MILWAUKEE -- "Trust your swing" is something commonly said to golfers as they play a round. In this case, it has a deeper meaning.
"My dad, my brother and I have had the same tee time at a golf course every Saturday morning for the last 20 years," Rob Buettner said.
Consistency is key to success in the game of golf.
"I play with people that I trust that make sure that I'm not pointing in the wrong direction," Buettner said.
That's important for Buettner and his golf game, as it has had to evolve over the years.

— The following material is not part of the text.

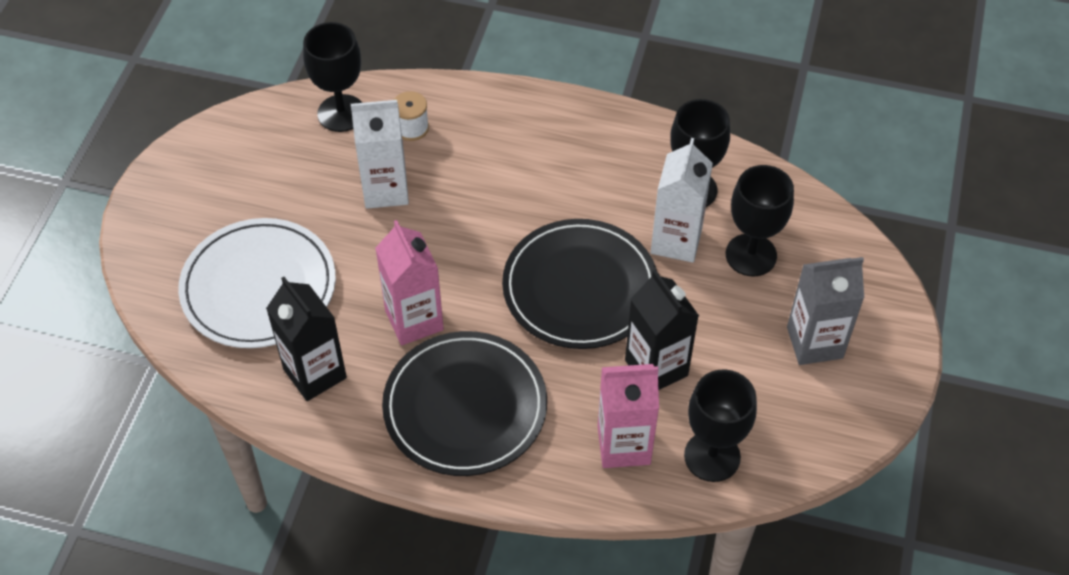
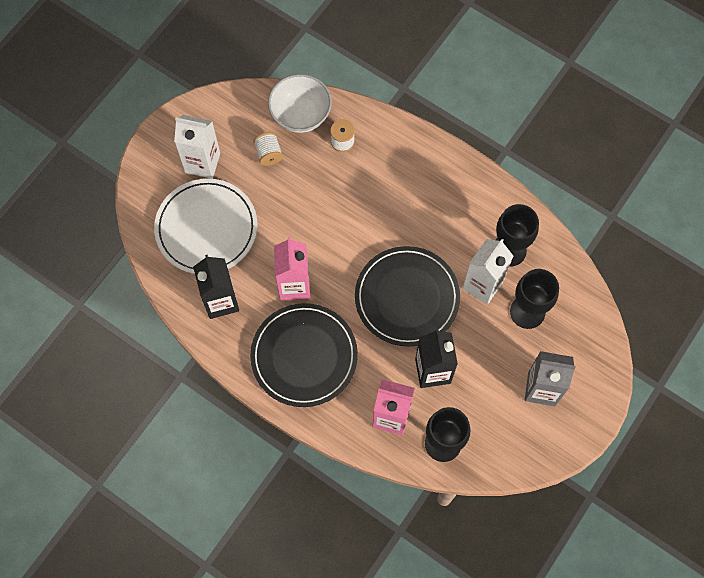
camera: 20 degrees right, 15 degrees up
black goblet [303,22,362,132] -> white bowl [268,74,332,133]
white carton [351,100,409,209] -> white carton moved to [174,115,220,179]
none -> white spool [253,132,283,166]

"I've been golfing since I was nine years old. In my mid-20s, I experienced a vision loss from a recessive eye condition called stargardt macular dystrophy. One of my biggest fears is I wouldn't be able to play golf, and really through learning from other people, you know, having a great family to support me, did learn that I could continue to play golf," Buettner said.
FOX6 News caught up with Buettner, his dad, his mom and his brother at Silver Spring Golf Course during an event called "Shot in the Dark."
"We'll tee off in the light at about 6:15 or 6:30. The first couple of holes is in the light, so it's normal play. About the third fairway, it gets dark, and then it's kind of hysterical because everybody is getting their cell phone out, and we finish the last six or so holes in the dark. People have a blast because it's very different," Jim Kerlin, CEO and president of Beyond Vision said.
Shot in the Dark is a tournament for sighted golfers and those with visual impairments. It also serves as a fundraiser for Beyond Vision and Vision Foward.
"We're going to have an opportunity for people to wear goggles that simulate the different types of blindness and come out here on the putting green and see what it's like to have no central vision or no peripheral vision and just hit a simple putt -- and it's quite a challenge. So it gives them a small taste of what it's like to have the challenge of visual impairment, but also to understand that people who are blind can do anything they want," Kerlin said.
Like Buettner, who has found ways to keep his golf game thriving, despite the obstacles created by losing his eyesight.
"I've got a talking GPS that tells me distance from where I'm standing to the hole. I have a telescope which helps me spot flags and bunkers and so forth," Buettner said.
"We call it reasonable accommodations. I mean, I may have to have a special tool. I may have to have some type of fixture that helps me locate a part or to place two parts in proper alignment, and if you're willing to work at it hard enough and you've got enough people behind you who are willing to help, there's just about nothing that you can't do," Jackie Ackley with Beyond Vision said.
Ackley didn't play in the tournament, but for her, it served a broader purpose.
"I think it's important because I, myself, would like to see the blind community integrated more fully into the sighted community. I would like to see more avenues open for blind people. There's a lot of blind people out there that want to work, that are willing to work, that are able to work," Ackley said.
"I have a great job, a great career with Beyond Vision. I've got a wife. I've got two beautiful kids and live very independently and live the life that I want to live," Buettner said.
October is National Disability Employment Awareness Month, which is something this event also highlighted.